Marci Pieper has had a variety of educational leadership positions in her 30-year career as a teacher, technology director, assistant principal, creative consultant and publications adviser.

Over the years, she has advised newspapers, yearbooks and literary magazines, and even took a quick shot at video production. She currently advises the Clamo yearbook at Clayton High School in St. Louis after a brief hiatus as an administrator. She retired from administration in 2014. After three weeks of retirement her school called and asked if she would be interested in returning to advise the yearbook and co-teach a photojournalism course and she jumped at the chance to go back to her passion.

Her student’s publications have been awarded NSPA Pacemakers, CSPA Gold Crowns and Silver Crowns, and her students have been frequent recipients of top honors in national photography competitions as well as NSPA Design of the Year, Jostens photo of the year and design of the year. She has been a frequent workshop speaker at national, state and local conferences in 32 states and Canada. She has been recognized with the following awards for her work in education: the CSPA Gold Key and Special Recognition adviser in the National Yearbook Teacher of the Year competition, Missouri Journalism Teacher of the Year, Missouri EDDY Award for Excellence in Education, Most Influential Teacher from UM Columbia, and Teacher of the Year at Francis Howell North High School.
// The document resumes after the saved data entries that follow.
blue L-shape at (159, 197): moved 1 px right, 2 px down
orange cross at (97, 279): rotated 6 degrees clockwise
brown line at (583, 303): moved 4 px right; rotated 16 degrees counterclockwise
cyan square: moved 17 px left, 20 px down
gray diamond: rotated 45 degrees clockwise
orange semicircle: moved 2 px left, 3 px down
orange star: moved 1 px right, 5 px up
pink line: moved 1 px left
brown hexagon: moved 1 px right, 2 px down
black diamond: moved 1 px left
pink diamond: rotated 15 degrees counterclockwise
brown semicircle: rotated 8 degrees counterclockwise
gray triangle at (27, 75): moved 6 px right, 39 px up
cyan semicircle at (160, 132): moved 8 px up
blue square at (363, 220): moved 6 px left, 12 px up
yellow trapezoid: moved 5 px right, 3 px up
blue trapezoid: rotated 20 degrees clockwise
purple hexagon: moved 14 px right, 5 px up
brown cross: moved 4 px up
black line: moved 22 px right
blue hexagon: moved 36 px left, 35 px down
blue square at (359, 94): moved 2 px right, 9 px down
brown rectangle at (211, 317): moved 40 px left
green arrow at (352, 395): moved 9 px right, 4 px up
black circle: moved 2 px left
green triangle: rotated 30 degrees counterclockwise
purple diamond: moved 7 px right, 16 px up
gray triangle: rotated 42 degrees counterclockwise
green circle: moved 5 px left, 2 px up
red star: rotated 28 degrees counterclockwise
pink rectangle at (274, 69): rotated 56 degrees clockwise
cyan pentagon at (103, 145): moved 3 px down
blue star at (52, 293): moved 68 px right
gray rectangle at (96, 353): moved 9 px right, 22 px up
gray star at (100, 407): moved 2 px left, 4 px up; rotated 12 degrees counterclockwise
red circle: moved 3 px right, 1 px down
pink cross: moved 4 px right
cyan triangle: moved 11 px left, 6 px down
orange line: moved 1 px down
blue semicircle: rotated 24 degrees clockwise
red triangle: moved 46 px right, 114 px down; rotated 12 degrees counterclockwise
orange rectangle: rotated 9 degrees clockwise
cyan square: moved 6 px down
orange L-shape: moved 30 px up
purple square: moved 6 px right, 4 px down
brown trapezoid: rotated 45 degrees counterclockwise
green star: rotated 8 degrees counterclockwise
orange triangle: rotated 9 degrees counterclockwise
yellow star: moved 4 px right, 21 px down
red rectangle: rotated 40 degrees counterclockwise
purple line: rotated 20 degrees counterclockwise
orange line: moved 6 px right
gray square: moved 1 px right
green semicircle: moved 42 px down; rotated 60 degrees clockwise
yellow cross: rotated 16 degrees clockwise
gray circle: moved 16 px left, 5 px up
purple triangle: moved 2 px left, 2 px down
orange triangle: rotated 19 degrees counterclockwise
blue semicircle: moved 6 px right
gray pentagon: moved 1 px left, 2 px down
“My passion has always been the education of kids,” said Pieper. “I believe the creative process of yearbook is one of the most authentic and comprehensive educational experiences a student can have. The publication process allows students to experience, in one class, five different curricular areas, as well as practice over 30 real world skills. This is not something we find in many other curricular areas… The communication process that evolves in our classrooms through words, graphics, design, photography is imperative to spreading information in our crazy busy world. The total process causes students to think, analyze, and create in ways that are unique and sometimes pushing the envelope into a new vision for presenting information to the masses. This is such an exciting time to be a teacher.”


Nancy Y. Smith is in her 31st year of teaching journalism and advising student publications. For the past 24 years she has been at Lafayette High School where she currently advises the award-winning lancerfeed.press website, Image newspaper and Legend yearbook.

She has been the JEA National Contest Chair since 2010 and oversees the Write-off contests, the Jr. High/Middle School National Media Contest and the National Journalism Quiz Bowl. She also serves as the Vice President for the Missouri Journalism Education Association. She was a Dow Jones Newspaper Fund Special Recognition Adviser in 2006 and Distinguished Adviser in 2014. In 2007 she was honored with a JEA Yearbook Adviser of the Year Award and in 2009 awarded as a Special Recognition Adviser. In 2007, she was the Lafayette High School Teacher of the Year, Rockwood School District Teacher of the Year and a finalist for Missouri Teacher of the Year.

“Serving as a publications adviser has been equally challenging and rewarding,” said Smith. What other profession would give me the chance to work with students as they produce publications that reflect their voice in the moment, but also stand the test of time as a historical record. It is the most wonderful gift to be able to share curricular and life lessons as I watch my students grow into adults before my very eyes! I know the positive impact the production process has on them. I have seen it firsthand for 31 years.

“Sitting on a stool at the front of the classroom and taking in all the activity gives me a great sense of satisfaction every day,” she said. “No matter where my students begin the year, by the end, they are changed. They have gained valuable writing, editing, photography and design skills. They have developed self-confidence and leadership strategies. They are great team players, problem solvers and communicators.”